***** Data section

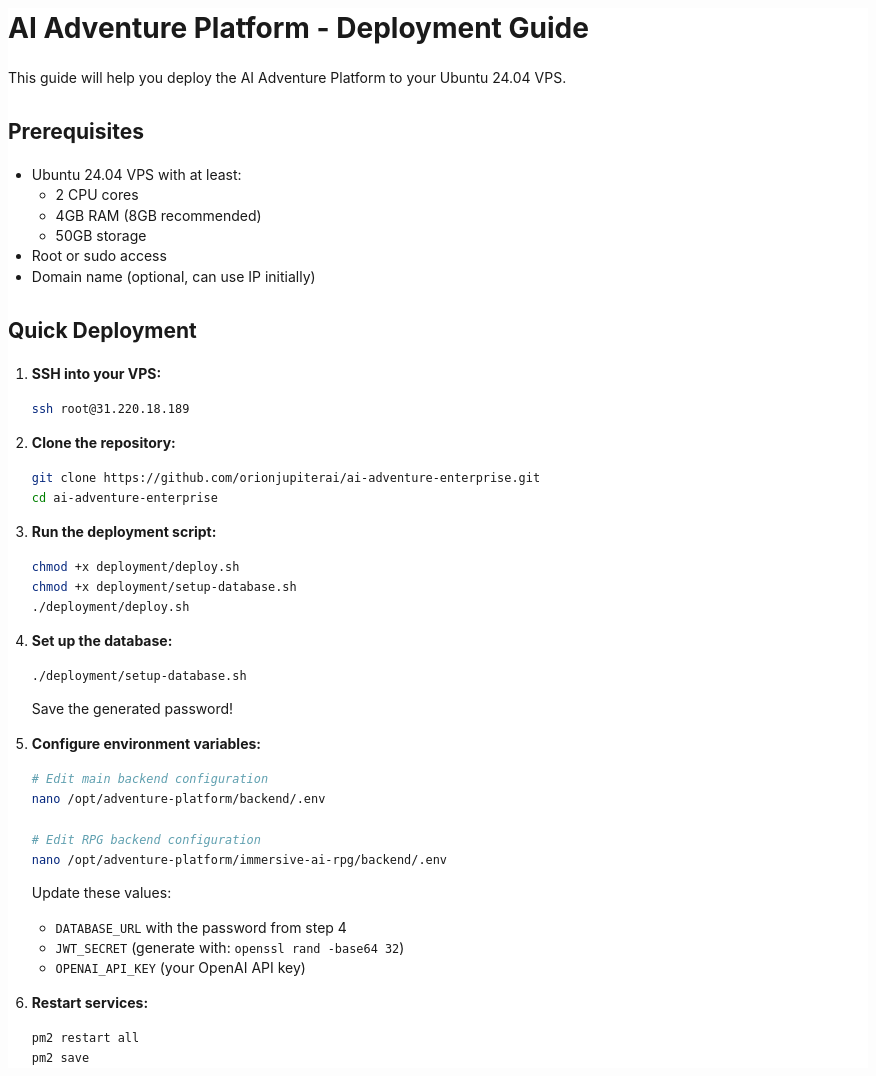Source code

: # AI Adventure Platform - Deployment Guide

This guide will help you deploy the AI Adventure Platform to your Ubuntu 24.04 VPS.

## Prerequisites

- Ubuntu 24.04 VPS with at least:
  - 2 CPU cores
  - 4GB RAM (8GB recommended)
  - 50GB storage
- Root or sudo access
- Domain name (optional, can use IP initially)

## Quick Deployment

1. **SSH into your VPS:**
   ```bash
   ssh root@31.220.18.189
   ```

2. **Clone the repository:**
   ```bash
   git clone https://github.com/orionjupiterai/ai-adventure-enterprise.git
   cd ai-adventure-enterprise
   ```

3. **Run the deployment script:**
   ```bash
   chmod +x deployment/deploy.sh
   chmod +x deployment/setup-database.sh
   ./deployment/deploy.sh
   ```

4. **Set up the database:**
   ```bash
   ./deployment/setup-database.sh
   ```
   Save the generated password!

5. **Configure environment variables:**
   ```bash
   # Edit main backend configuration
   nano /opt/adventure-platform/backend/.env
   
   # Edit RPG backend configuration
   nano /opt/adventure-platform/immersive-ai-rpg/backend/.env
   ```

   Update these values:
   - `DATABASE_URL` with the password from step 4
   - `JWT_SECRET` (generate with: `openssl rand -base64 32`)
   - `OPENAI_API_KEY` (your OpenAI API key)

6. **Restart services:**
   ```bash
   pm2 restart all
   pm2 save
   ```
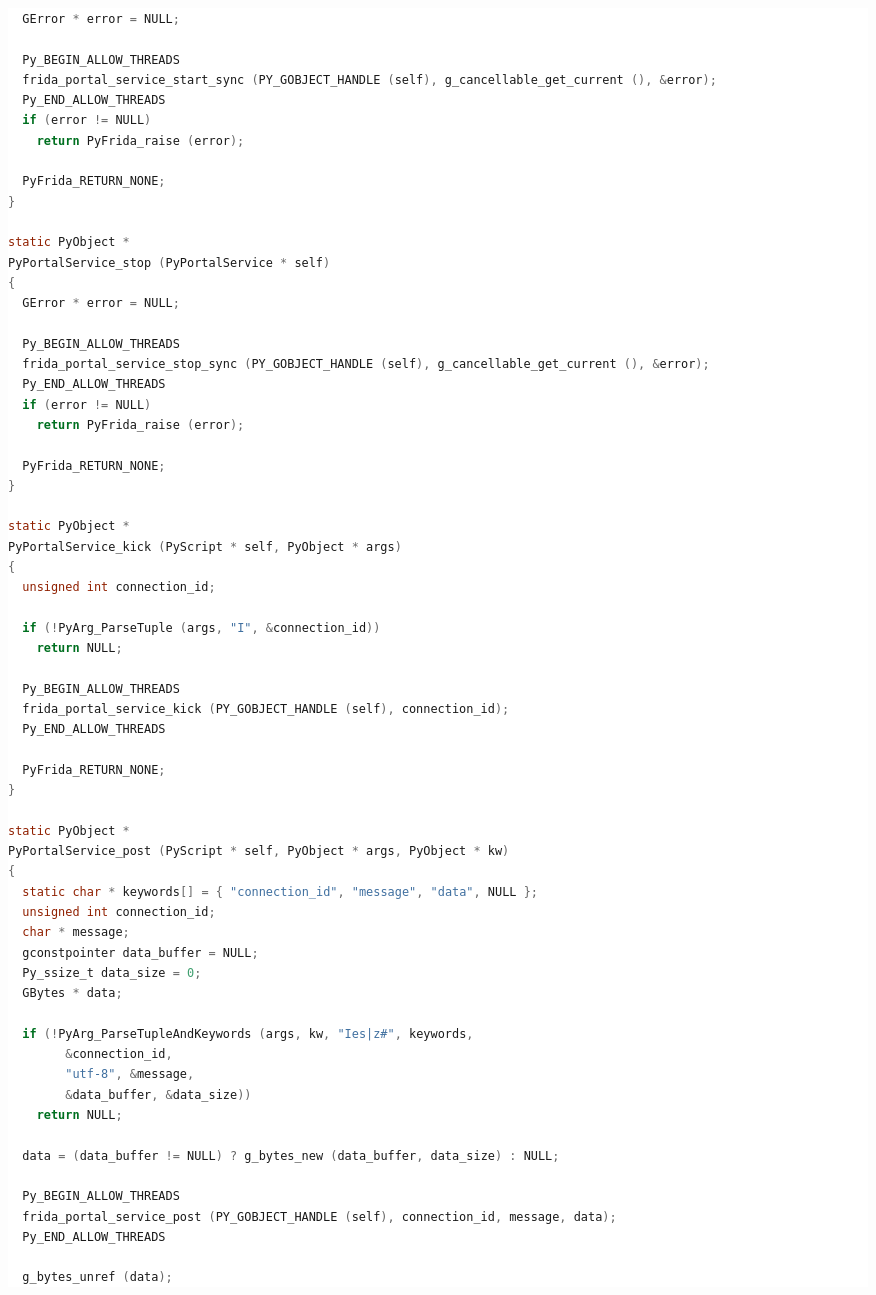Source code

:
 ```c
  GError * error = NULL;

  Py_BEGIN_ALLOW_THREADS
  frida_portal_service_start_sync (PY_GOBJECT_HANDLE (self), g_cancellable_get_current (), &error);
  Py_END_ALLOW_THREADS
  if (error != NULL)
    return PyFrida_raise (error);

  PyFrida_RETURN_NONE;
}

static PyObject *
PyPortalService_stop (PyPortalService * self)
{
  GError * error = NULL;

  Py_BEGIN_ALLOW_THREADS
  frida_portal_service_stop_sync (PY_GOBJECT_HANDLE (self), g_cancellable_get_current (), &error);
  Py_END_ALLOW_THREADS
  if (error != NULL)
    return PyFrida_raise (error);

  PyFrida_RETURN_NONE;
}

static PyObject *
PyPortalService_kick (PyScript * self, PyObject * args)
{
  unsigned int connection_id;

  if (!PyArg_ParseTuple (args, "I", &connection_id))
    return NULL;

  Py_BEGIN_ALLOW_THREADS
  frida_portal_service_kick (PY_GOBJECT_HANDLE (self), connection_id);
  Py_END_ALLOW_THREADS

  PyFrida_RETURN_NONE;
}

static PyObject *
PyPortalService_post (PyScript * self, PyObject * args, PyObject * kw)
{
  static char * keywords[] = { "connection_id", "message", "data", NULL };
  unsigned int connection_id;
  char * message;
  gconstpointer data_buffer = NULL;
  Py_ssize_t data_size = 0;
  GBytes * data;

  if (!PyArg_ParseTupleAndKeywords (args, kw, "Ies|z#", keywords,
        &connection_id,
        "utf-8", &message,
        &data_buffer, &data_size))
    return NULL;

  data = (data_buffer != NULL) ? g_bytes_new (data_buffer, data_size) : NULL;

  Py_BEGIN_ALLOW_THREADS
  frida_portal_service_post (PY_GOBJECT_HANDLE (self), connection_id, message, data);
  Py_END_ALLOW_THREADS

  g_bytes_unref (data);
```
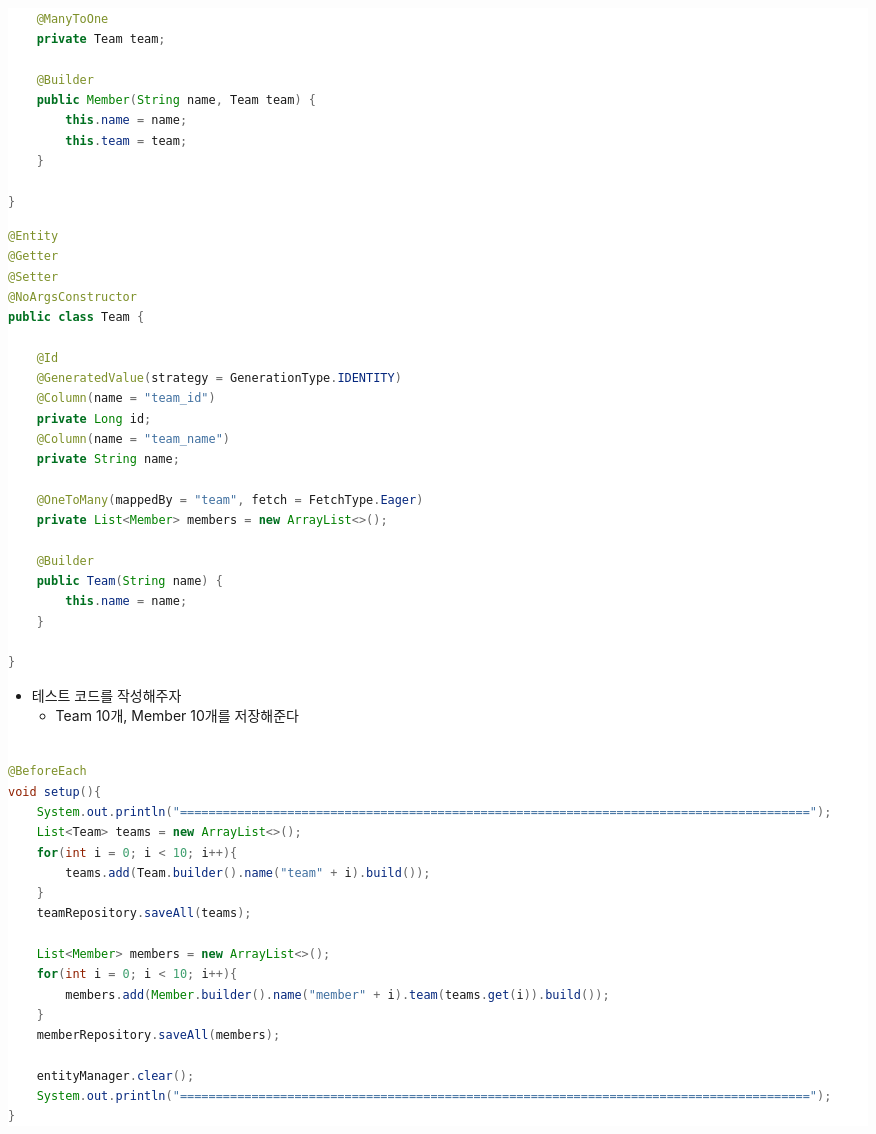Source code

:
 ```java
    @ManyToOne
    private Team team;

    @Builder
    public Member(String name, Team team) {
        this.name = name;
        this.team = team;
    }

}

```

```java
@Entity
@Getter
@Setter
@NoArgsConstructor
public class Team {

    @Id
    @GeneratedValue(strategy = GenerationType.IDENTITY)
    @Column(name = "team_id")
    private Long id;
    @Column(name = "team_name")
    private String name;

    @OneToMany(mappedBy = "team", fetch = FetchType.Eager)
    private List<Member> members = new ArrayList<>();

    @Builder
    public Team(String name) {
        this.name = name;
    }

}

```

- 테스트 코드를 작성해주자
    - Team 10개, Member 10개를 저장해준다

```java

@BeforeEach
void setup(){
    System.out.println("========================================================================================");
    List<Team> teams = new ArrayList<>();
    for(int i = 0; i < 10; i++){
        teams.add(Team.builder().name("team" + i).build());
    }
    teamRepository.saveAll(teams);

    List<Member> members = new ArrayList<>();
    for(int i = 0; i < 10; i++){
        members.add(Member.builder().name("member" + i).team(teams.get(i)).build());
    }
    memberRepository.saveAll(members);

    entityManager.clear();
    System.out.println("========================================================================================");
}
```
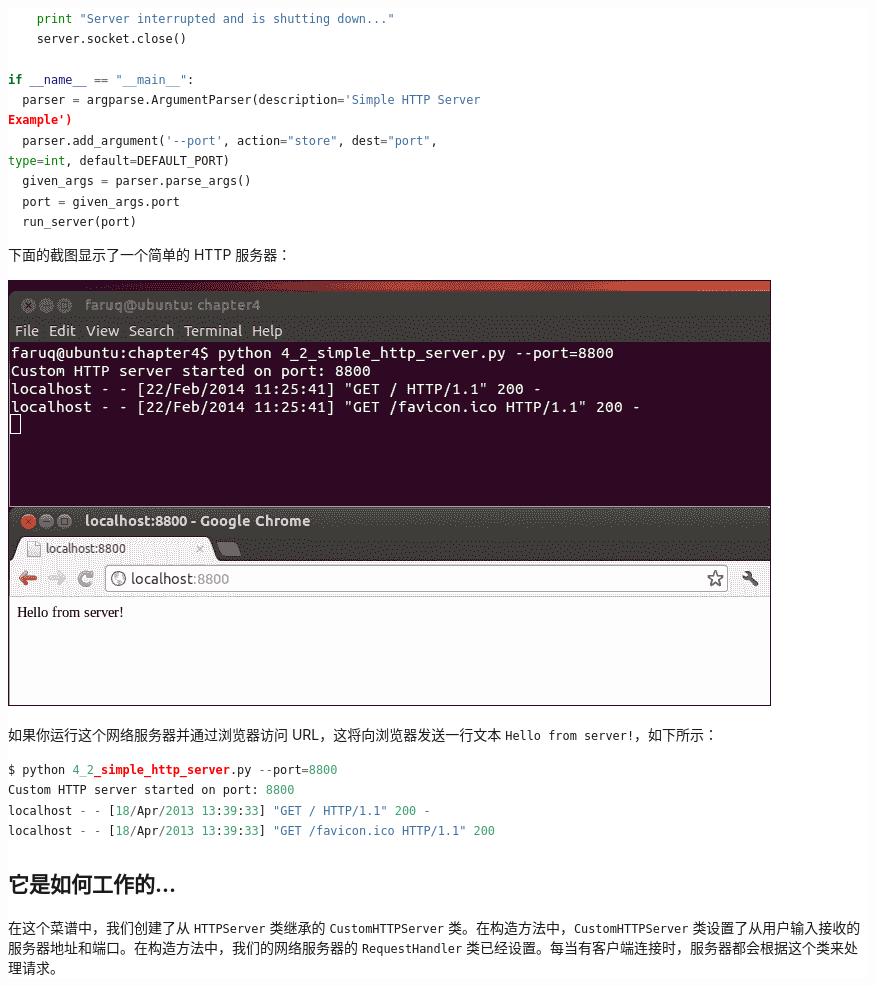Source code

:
 ```py
    print "Server interrupted and is shutting down..."
    server.socket.close()

if __name__ == "__main__":
  parser = argparse.ArgumentParser(description='Simple HTTP Server 
Example')
  parser.add_argument('--port', action="store", dest="port", 
type=int, default=DEFAULT_PORT)
  given_args = parser.parse_args() 
  port = given_args.port
  run_server(port)
```

下面的截图显示了一个简单的 HTTP 服务器：

![如何操作...](img/3463OS_04_01.jpg)

如果你运行这个网络服务器并通过浏览器访问 URL，这将向浏览器发送一行文本 `Hello from server!`，如下所示：

```py
$ python 4_2_simple_http_server.py --port=8800
Custom HTTP server started on port: 8800
localhost - - [18/Apr/2013 13:39:33] "GET / HTTP/1.1" 200 -
localhost - - [18/Apr/2013 13:39:33] "GET /favicon.ico HTTP/1.1" 200 

```

## 它是如何工作的...

在这个菜谱中，我们创建了从 `HTTPServer` 类继承的 `CustomHTTPServer` 类。在构造方法中，`CustomHTTPServer` 类设置了从用户输入接收的服务器地址和端口。在构造方法中，我们的网络服务器的 `RequestHandler` 类已经设置。每当有客户端连接时，服务器都会根据这个类来处理请求。
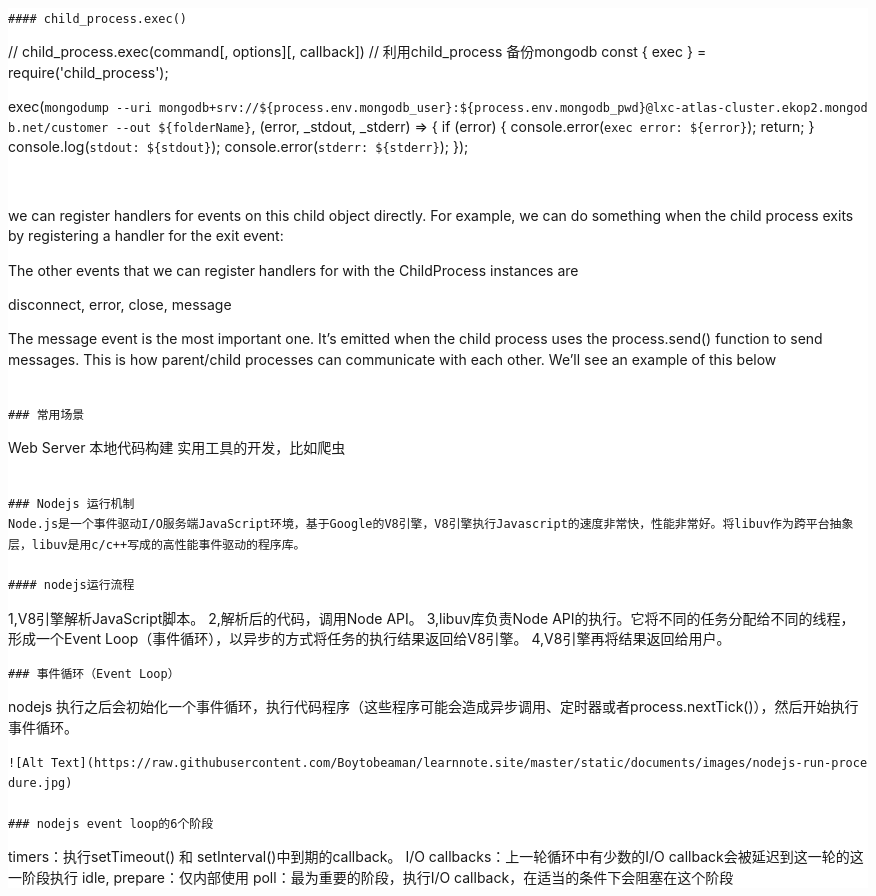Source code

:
 ```
#### child_process.exec()
```
// child_process.exec(command[, options][, callback])
// 利用child_process 备份mongodb
const { exec } = require('child_process');

exec(`mongodump --uri mongodb+srv://${process.env.mongodb_user}:${process.env.mongodb_pwd}@lxc-atlas-cluster.ekop2.mongodb.net/customer --out ${folderName}`, (error, _stdout, _stderr) => {
  if (error) {
    console.error(`exec error: ${error}`);
    return;
  }
  console.log(`stdout: ${stdout}`);
  console.error(`stderr: ${stderr}`);
});
```


```
we can register handlers for events on this child object directly. For example, we can do something when the child process exits by registering a handler for the exit event:

The other events that we can register handlers for with the ChildProcess instances are

disconnect, 
error, 
close,
message


The message event is the most important one. It’s emitted when the child process uses the process.send() function to send messages. This is how parent/child processes can communicate with each other. We’ll see an example of this below
```

### 常用场景
```
Web Server
本地代码构建
实用工具的开发，比如爬虫
```

### Nodejs 运行机制
Node.js是一个事件驱动I/O服务端JavaScript环境，基于Google的V8引擎，V8引擎执行Javascript的速度非常快，性能非常好。将libuv作为跨平台抽象层，libuv是用c/c++写成的高性能事件驱动的程序库。

#### nodejs运行流程
```
1,V8引擎解析JavaScript脚本。
2,解析后的代码，调用Node API。
3,libuv库负责Node API的执行。它将不同的任务分配给不同的线程，形成一个Event Loop（事件循环），以异步的方式将任务的执行结果返回给V8引擎。
4,V8引擎再将结果返回给用户。

```
### 事件循环（Event Loop）
```
nodejs 执行之后会初始化一个事件循环，执行代码程序（这些程序可能会造成异步调用、定时器或者process.nextTick()），然后开始执行事件循环。
```
![Alt Text](https://raw.githubusercontent.com/Boytobeaman/learnnote.site/master/static/documents/images/nodejs-run-procedure.jpg)

### nodejs event loop的6个阶段

```
timers：执行setTimeout() 和 setInterval()中到期的callback。
I/O callbacks：上一轮循环中有少数的I/O callback会被延迟到这一轮的这一阶段执行
idle, prepare：仅内部使用
poll：最为重要的阶段，执行I/O callback，在适当的条件下会阻塞在这个阶段
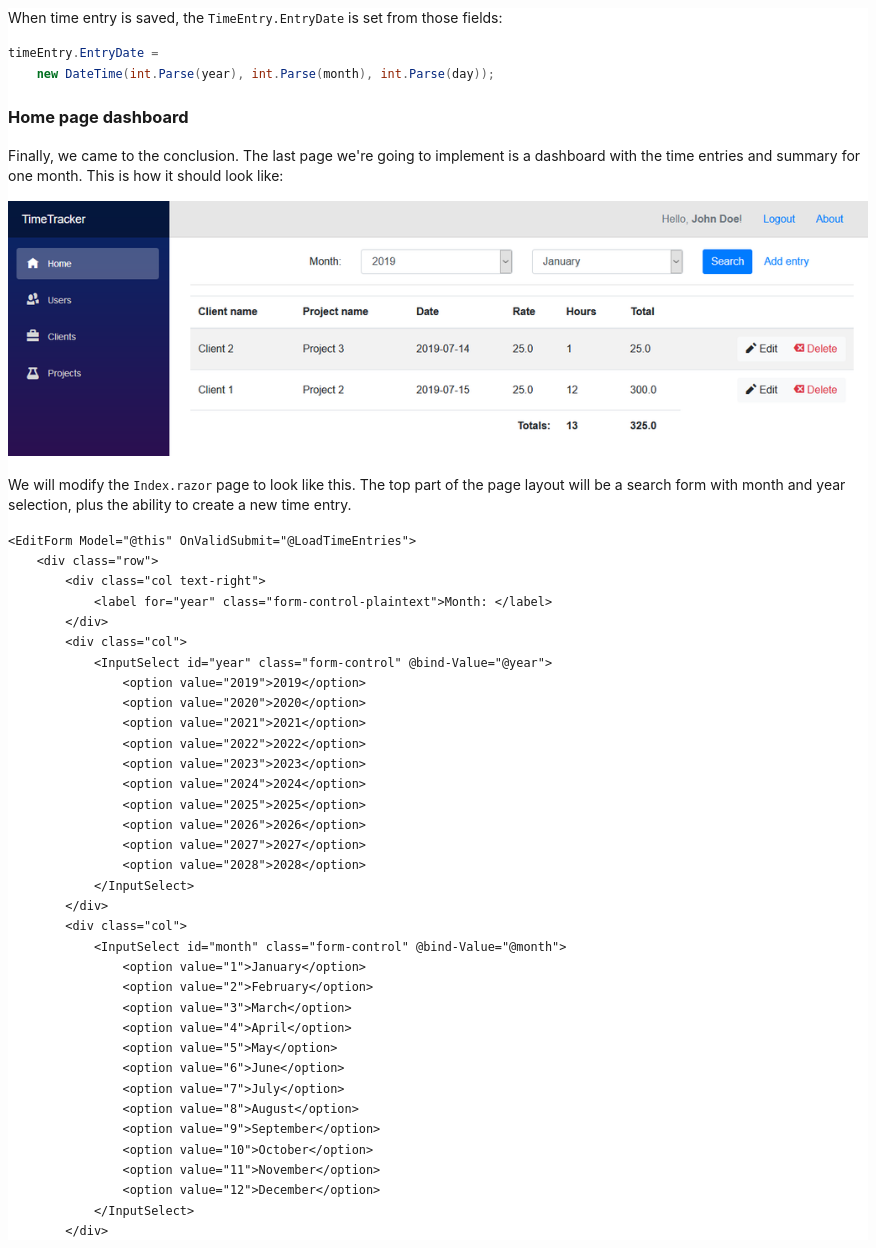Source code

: When time entry is saved, the `TimeEntry.EntryDate` is set from those fields:

```c#
timeEntry.EntryDate =
    new DateTime(int.Parse(year), int.Parse(month), int.Parse(day));
```

### Home page dashboard

Finally, we came to the conclusion. The last page we're going to implement is a dashboard with the time entries and summary for one month. This is how it should look like:

![Time Tracker Dashboard](images/blazor-dashboard.png)

We will modify the `Index.razor` page to look like this. The top part of the page layout will be a search form with month and year selection, plus the ability to create a new time entry.

```razor
<EditForm Model="@this" OnValidSubmit="@LoadTimeEntries">
    <div class="row">
        <div class="col text-right">
            <label for="year" class="form-control-plaintext">Month: </label>
        </div>
        <div class="col">
            <InputSelect id="year" class="form-control" @bind-Value="@year">
                <option value="2019">2019</option>
                <option value="2020">2020</option>
                <option value="2021">2021</option>
                <option value="2022">2022</option>
                <option value="2023">2023</option>
                <option value="2024">2024</option>
                <option value="2025">2025</option>
                <option value="2026">2026</option>
                <option value="2027">2027</option>
                <option value="2028">2028</option>
            </InputSelect>
        </div>
        <div class="col">
            <InputSelect id="month" class="form-control" @bind-Value="@month">
                <option value="1">January</option>
                <option value="2">February</option>
                <option value="3">March</option>
                <option value="4">April</option>
                <option value="5">May</option>
                <option value="6">June</option>
                <option value="7">July</option>
                <option value="8">August</option>
                <option value="9">September</option>
                <option value="10">October</option>
                <option value="11">November</option>
                <option value="12">December</option>
            </InputSelect>
        </div>
```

**********

What to do
Give the number of lines in the entries that contain the word "EntryDate", with no other text.

Answer space
2